What the task requires: Copy the listing below line for line, with no changes.

Supplied material:
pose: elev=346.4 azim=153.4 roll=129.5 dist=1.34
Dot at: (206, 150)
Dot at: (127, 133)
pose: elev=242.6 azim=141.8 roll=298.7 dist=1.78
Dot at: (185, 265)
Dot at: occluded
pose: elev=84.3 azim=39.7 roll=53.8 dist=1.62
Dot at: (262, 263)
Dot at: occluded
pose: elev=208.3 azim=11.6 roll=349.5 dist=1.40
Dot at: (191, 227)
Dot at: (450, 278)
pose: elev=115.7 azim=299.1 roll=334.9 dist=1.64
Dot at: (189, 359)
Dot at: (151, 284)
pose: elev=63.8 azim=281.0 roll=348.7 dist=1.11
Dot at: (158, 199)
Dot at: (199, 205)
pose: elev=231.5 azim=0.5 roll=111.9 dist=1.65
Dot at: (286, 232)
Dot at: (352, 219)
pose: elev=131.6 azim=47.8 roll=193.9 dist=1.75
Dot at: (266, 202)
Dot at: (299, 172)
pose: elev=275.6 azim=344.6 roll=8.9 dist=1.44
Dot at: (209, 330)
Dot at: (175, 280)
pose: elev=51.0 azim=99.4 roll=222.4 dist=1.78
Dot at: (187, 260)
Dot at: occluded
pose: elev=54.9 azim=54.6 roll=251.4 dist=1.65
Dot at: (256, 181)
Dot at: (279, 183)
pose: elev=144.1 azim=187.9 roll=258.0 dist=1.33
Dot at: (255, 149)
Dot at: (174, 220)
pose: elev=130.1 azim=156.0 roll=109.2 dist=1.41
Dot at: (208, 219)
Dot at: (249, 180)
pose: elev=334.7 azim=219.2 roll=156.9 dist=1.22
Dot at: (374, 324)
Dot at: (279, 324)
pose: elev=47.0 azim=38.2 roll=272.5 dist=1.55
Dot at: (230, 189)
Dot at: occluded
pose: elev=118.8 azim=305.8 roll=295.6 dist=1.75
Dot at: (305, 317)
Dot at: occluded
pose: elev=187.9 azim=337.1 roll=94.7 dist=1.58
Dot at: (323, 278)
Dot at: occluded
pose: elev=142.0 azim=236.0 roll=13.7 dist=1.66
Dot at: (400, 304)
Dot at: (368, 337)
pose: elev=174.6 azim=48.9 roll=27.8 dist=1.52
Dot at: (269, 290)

Reply:
pose: elev=346.4 azim=153.4 roll=129.5 dist=1.34
Dot at: (206, 150)
Dot at: (127, 133)
pose: elev=242.6 azim=141.8 roll=298.7 dist=1.78
Dot at: (185, 265)
Dot at: occluded
pose: elev=84.3 azim=39.7 roll=53.8 dist=1.62
Dot at: (262, 263)
Dot at: occluded
pose: elev=208.3 azim=11.6 roll=349.5 dist=1.40
Dot at: (191, 227)
Dot at: (450, 278)
pose: elev=115.7 azim=299.1 roll=334.9 dist=1.64
Dot at: (189, 359)
Dot at: (151, 284)
pose: elev=63.8 azim=281.0 roll=348.7 dist=1.11
Dot at: (158, 199)
Dot at: (199, 205)
pose: elev=231.5 azim=0.5 roll=111.9 dist=1.65
Dot at: (286, 232)
Dot at: (352, 219)
pose: elev=131.6 azim=47.8 roll=193.9 dist=1.75
Dot at: (266, 202)
Dot at: (299, 172)
pose: elev=275.6 azim=344.6 roll=8.9 dist=1.44
Dot at: (209, 330)
Dot at: (175, 280)
pose: elev=51.0 azim=99.4 roll=222.4 dist=1.78
Dot at: (187, 260)
Dot at: occluded
pose: elev=54.9 azim=54.6 roll=251.4 dist=1.65
Dot at: (256, 181)
Dot at: (279, 183)
pose: elev=144.1 azim=187.9 roll=258.0 dist=1.33
Dot at: (255, 149)
Dot at: (174, 220)
pose: elev=130.1 azim=156.0 roll=109.2 dist=1.41
Dot at: (208, 219)
Dot at: (249, 180)
pose: elev=334.7 azim=219.2 roll=156.9 dist=1.22
Dot at: (374, 324)
Dot at: (279, 324)
pose: elev=47.0 azim=38.2 roll=272.5 dist=1.55
Dot at: (230, 189)
Dot at: occluded
pose: elev=118.8 azim=305.8 roll=295.6 dist=1.75
Dot at: (305, 317)
Dot at: occluded
pose: elev=187.9 azim=337.1 roll=94.7 dist=1.58
Dot at: (323, 278)
Dot at: occluded
pose: elev=142.0 azim=236.0 roll=13.7 dist=1.66
Dot at: (400, 304)
Dot at: (368, 337)
pose: elev=174.6 azim=48.9 roll=27.8 dist=1.52
Dot at: (269, 290)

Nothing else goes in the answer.